La crítica para la danza colombiana, entonces, ha de saber en qué lugar estará metiendo sus palabras, ha de saber medir la historia que nos ha correspondido en suerte, y evaluar cada creación con una mirada abierta, sin sectarismos, sin aquella “dureza inerte”, al decir de Rilke… y también hemos de entender cuánta falta nos hace relatar el movimiento escénico en el discurso escrito, cuánto puede hacer este que la danza siga transitando más allá de los tablados de los teatros y los pisos de los salones.

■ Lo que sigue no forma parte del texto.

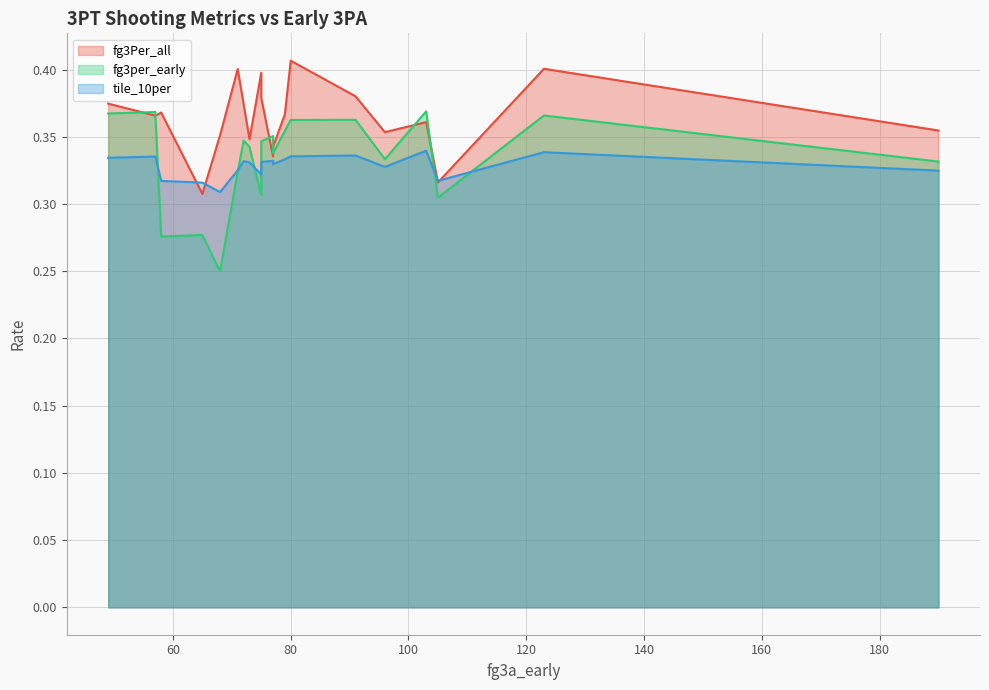

True or false: fg3Per_all and tile_10per intersect in this chart.

True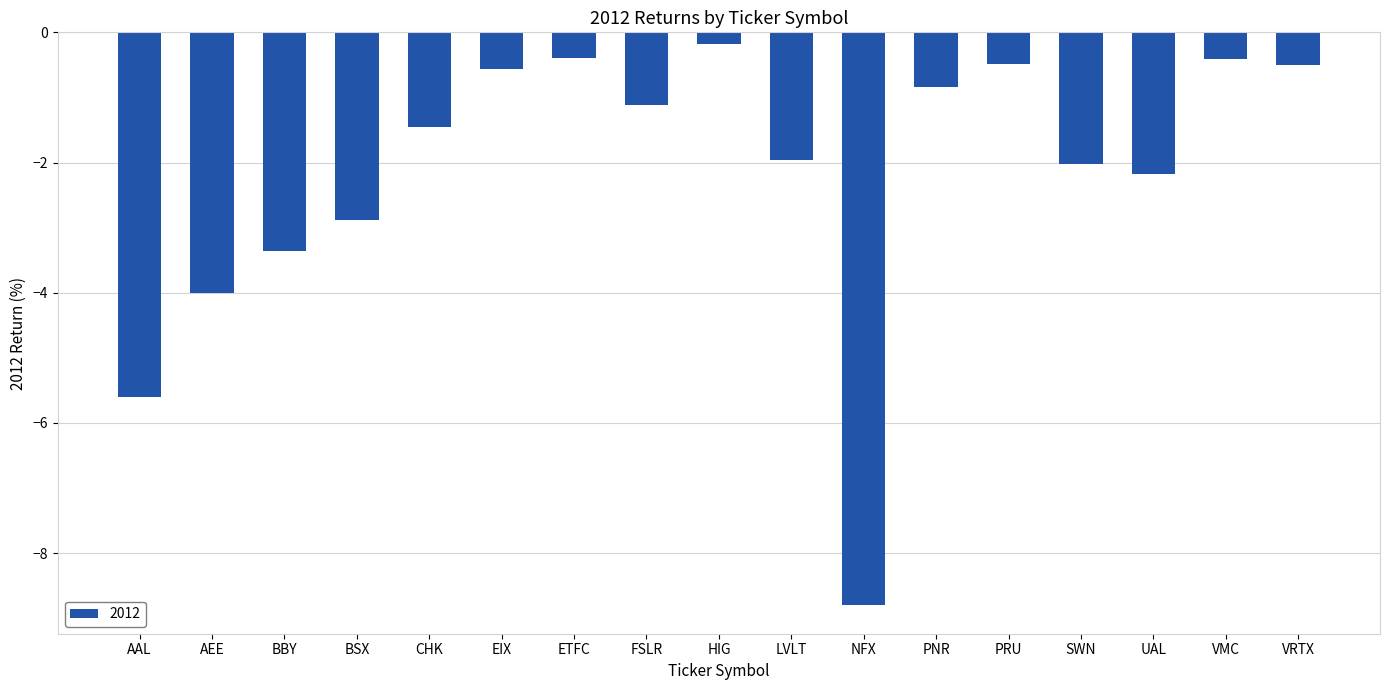

How many bars are there in total?

17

Puede ser apenas justo que, como creadores, temamos que vayan y vengan las palabras de otros sobre las obras que hacemos, además de la exposición que conlleva haber puesto ya los cuerpos del propio sueño sobre la escena. Cada quien sabe lo arduo que es sacar a la luz unos minutos de movimiento, y lo frustrante que puede ser no encontrar el resultado acertado, y encima someterse a la opinión pública. Sin embargo, solo con la franqueza del diálogo, un diálogo afectuoso que apruebe y que cuestione, se podrá ir aún más lejos en la construcción del arte, en la composición del gran poema del movimiento.

Sería preciso, pues, disponerse a que la obra vaya por cualquier lugar, para que se hable de ella, para que sobreviva y crezca en medio del gran mundo. Recordemos al demiurgo por excelencia que, de seguro consciente de que su obra lo iba a trascender, decía: “Acontece tener un padre un hijo feo y sin gracia alguna, y el amor que le tiene le pone una venda en los ojos para que no vea sus faltas, antes las juzga por discreciones y lindezas, y las cuenta a sus amigos por agudezas y donaires. Pero yo, que, aunque parezco padre, soy padrastro de don Quijote, no quiero irme con la corriente del uso, ni suplicarte casi con lágrimas en los ojos, como otros hacen, lector carísimo, que perdones o disimules las faltas que en este mi hijo vieres […] y así puedes decir de la historia todo aquello que te pareciere, sin temor que te calumnien por el mal ni te premien por el bien que dijeres della”[5].

El rigor, el ser analítico, no es una condición que vaya en contravía con la generosidad. Al contrario, la disección gramatical, coreográfica o dramatúrgica de una frase, de las líneas de un creador, puede ayudar a remembrar la belleza de estas, o a advertir sus fallas (que viene siendo lo mismo que señalar nuevas rutas). Es posible que hallemos una manera acertada de saber discernir sobre los eventos de nuestra escena, y que al mismo tiempo nos dispongamos bien, con esa confianza cervantina, como hacedores, para recibir la crítica (creadora) de los demás. Tal vez, también, aprendamos a ver mejor lo que hay detrás de aquello que se nos presenta ante los ojos; al menos sospecharemos los caminos de vértigo por los que alguien pasó para llegar finalmente a exponer la carne de sus ensoñaciones.

Borges acertó hace ya algún tiempo: “Toda obra humana es deleznable, pero su ejecución no lo es”.

 


[1] Este artículo se publicó inicialmente en la revista impresa La Tadeo, 2012, bajo el título: “Crítica para la danza”. La presente versión ha tenido unas pequeñas modificaciones.

[2] Reiner María Rilke, en Cartas a un joven poeta. Carta del 23 de abril de 1903.

[3] Alejo Carpentier, en La consagración de la primavera, 1978.

[4] Alejo Carpentier, en Los pasos recobrados. “Personalidades y generaciones”, artículo publicado en El Nacional de Caracas, en 1955.

[5] Miguel de Cervantes, en El Quijote, Prólogo, I Parte, 1605.